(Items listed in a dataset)

▬▬▬▬▬▬▬▬▬▬

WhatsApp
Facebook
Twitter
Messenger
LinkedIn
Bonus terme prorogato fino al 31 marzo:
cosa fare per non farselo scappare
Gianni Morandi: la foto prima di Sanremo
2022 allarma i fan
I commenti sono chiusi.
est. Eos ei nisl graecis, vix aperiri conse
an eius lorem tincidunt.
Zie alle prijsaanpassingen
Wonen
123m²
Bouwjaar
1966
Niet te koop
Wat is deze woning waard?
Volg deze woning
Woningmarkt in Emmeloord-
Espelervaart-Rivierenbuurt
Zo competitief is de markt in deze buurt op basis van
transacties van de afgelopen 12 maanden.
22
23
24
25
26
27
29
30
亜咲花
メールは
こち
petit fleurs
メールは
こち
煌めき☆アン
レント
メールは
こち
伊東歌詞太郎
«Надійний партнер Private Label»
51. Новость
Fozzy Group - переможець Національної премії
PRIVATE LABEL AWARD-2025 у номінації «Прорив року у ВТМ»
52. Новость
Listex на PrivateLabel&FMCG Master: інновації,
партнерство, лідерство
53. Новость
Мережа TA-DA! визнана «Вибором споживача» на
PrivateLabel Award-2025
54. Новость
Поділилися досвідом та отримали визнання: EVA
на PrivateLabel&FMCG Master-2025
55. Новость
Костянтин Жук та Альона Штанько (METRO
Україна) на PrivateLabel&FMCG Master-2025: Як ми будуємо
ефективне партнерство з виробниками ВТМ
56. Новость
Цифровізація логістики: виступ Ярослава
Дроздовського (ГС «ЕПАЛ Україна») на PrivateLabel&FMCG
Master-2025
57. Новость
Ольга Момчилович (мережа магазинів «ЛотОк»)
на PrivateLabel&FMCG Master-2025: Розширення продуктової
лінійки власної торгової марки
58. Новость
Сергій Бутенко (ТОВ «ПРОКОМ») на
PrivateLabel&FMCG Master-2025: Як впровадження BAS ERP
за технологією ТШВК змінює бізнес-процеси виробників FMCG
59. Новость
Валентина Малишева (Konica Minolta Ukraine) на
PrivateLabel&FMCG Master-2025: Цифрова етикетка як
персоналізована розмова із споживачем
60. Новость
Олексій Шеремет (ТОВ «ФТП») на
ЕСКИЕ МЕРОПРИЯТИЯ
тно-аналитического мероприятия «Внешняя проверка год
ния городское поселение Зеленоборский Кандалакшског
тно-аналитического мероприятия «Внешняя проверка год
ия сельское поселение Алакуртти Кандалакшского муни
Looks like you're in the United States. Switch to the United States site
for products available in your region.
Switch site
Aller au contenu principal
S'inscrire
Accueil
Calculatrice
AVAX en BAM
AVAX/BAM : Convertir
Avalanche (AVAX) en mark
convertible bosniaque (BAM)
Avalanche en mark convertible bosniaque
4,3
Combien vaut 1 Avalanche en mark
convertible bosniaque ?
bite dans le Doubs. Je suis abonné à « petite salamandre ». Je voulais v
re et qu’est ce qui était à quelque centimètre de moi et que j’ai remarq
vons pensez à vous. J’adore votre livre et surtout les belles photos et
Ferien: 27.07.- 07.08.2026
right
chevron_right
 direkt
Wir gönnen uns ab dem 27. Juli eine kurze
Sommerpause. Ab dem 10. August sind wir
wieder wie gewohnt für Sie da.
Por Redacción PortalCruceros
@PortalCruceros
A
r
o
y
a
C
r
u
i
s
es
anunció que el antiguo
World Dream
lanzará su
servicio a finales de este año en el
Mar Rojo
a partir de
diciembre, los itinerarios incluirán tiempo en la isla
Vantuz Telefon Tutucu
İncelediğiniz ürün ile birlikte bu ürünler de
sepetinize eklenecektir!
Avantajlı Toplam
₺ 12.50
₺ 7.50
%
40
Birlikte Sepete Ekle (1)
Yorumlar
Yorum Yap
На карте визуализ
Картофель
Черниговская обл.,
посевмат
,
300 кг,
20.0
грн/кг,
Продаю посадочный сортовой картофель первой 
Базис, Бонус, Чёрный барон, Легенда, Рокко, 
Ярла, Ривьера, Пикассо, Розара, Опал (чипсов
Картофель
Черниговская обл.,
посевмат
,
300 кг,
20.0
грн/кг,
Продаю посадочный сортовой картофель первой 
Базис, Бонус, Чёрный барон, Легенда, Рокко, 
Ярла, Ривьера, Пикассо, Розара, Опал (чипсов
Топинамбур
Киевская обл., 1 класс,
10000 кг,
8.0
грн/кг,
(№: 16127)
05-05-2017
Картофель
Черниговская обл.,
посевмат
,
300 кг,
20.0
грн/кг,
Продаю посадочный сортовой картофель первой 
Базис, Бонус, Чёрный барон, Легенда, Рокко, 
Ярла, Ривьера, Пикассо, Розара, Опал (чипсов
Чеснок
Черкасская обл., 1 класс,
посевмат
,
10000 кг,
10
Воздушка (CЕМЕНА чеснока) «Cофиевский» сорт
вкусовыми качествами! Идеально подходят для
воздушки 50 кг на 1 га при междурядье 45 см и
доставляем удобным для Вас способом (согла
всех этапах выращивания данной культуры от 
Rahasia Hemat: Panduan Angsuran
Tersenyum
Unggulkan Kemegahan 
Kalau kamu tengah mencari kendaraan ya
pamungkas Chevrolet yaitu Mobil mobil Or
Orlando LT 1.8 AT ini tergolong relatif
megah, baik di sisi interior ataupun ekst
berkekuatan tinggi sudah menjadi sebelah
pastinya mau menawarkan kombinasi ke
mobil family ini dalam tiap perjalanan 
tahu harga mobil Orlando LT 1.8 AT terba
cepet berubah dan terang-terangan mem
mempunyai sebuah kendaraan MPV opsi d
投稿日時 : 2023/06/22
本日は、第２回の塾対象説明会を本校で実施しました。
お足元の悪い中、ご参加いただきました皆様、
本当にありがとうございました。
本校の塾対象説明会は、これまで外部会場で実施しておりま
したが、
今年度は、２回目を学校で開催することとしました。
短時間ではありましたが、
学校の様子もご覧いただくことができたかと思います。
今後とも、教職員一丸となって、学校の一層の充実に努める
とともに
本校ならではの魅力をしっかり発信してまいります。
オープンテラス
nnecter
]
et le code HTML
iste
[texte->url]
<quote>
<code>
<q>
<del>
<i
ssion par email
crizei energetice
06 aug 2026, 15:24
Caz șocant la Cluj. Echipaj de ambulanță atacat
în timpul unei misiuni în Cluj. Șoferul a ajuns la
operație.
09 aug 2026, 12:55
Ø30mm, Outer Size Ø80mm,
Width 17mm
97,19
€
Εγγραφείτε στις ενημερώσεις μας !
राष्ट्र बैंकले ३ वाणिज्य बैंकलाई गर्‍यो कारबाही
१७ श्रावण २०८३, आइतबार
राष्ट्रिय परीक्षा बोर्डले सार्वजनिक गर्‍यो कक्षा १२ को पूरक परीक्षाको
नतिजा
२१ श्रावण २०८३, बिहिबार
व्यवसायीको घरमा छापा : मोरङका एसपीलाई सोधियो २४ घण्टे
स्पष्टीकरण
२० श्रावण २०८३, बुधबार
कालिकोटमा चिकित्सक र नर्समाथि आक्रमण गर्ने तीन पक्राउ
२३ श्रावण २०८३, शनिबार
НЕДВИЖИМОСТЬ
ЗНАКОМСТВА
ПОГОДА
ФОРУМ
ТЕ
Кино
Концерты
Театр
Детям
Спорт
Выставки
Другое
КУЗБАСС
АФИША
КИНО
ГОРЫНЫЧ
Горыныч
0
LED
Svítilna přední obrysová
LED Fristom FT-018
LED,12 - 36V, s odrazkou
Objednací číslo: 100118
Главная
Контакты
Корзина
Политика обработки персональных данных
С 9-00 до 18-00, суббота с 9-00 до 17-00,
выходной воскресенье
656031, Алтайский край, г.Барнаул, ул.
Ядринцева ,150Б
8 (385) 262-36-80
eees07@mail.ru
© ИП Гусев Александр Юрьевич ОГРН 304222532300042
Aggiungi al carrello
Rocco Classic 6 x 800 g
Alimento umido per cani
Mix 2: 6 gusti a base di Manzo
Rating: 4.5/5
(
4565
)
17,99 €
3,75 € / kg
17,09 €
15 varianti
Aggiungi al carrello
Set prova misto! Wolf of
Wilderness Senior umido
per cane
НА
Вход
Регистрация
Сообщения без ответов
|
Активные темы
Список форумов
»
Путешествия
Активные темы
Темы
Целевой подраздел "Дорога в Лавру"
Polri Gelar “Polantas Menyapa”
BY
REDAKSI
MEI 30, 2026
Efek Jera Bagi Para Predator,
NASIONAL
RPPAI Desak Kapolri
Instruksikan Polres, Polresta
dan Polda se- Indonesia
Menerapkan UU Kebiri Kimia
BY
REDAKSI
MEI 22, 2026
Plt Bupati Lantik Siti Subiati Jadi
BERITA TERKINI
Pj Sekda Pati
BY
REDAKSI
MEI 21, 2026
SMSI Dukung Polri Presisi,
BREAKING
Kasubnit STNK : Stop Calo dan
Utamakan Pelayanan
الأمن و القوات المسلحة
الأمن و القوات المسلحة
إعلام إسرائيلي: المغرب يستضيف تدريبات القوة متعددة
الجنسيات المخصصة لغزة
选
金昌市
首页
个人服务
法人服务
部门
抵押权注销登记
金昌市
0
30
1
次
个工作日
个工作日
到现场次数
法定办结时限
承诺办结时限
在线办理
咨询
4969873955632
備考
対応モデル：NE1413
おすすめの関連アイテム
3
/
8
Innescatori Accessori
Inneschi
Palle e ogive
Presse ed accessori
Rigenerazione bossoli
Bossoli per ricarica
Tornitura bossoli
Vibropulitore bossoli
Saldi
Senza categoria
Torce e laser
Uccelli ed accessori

▬▬▬▬▬▬▬▬▬▬

The lines above that hold "deze" are the result; show every one of them.

Wat is deze woning waard?
Volg deze woning
Zo competitief is de markt in deze buurt op basis van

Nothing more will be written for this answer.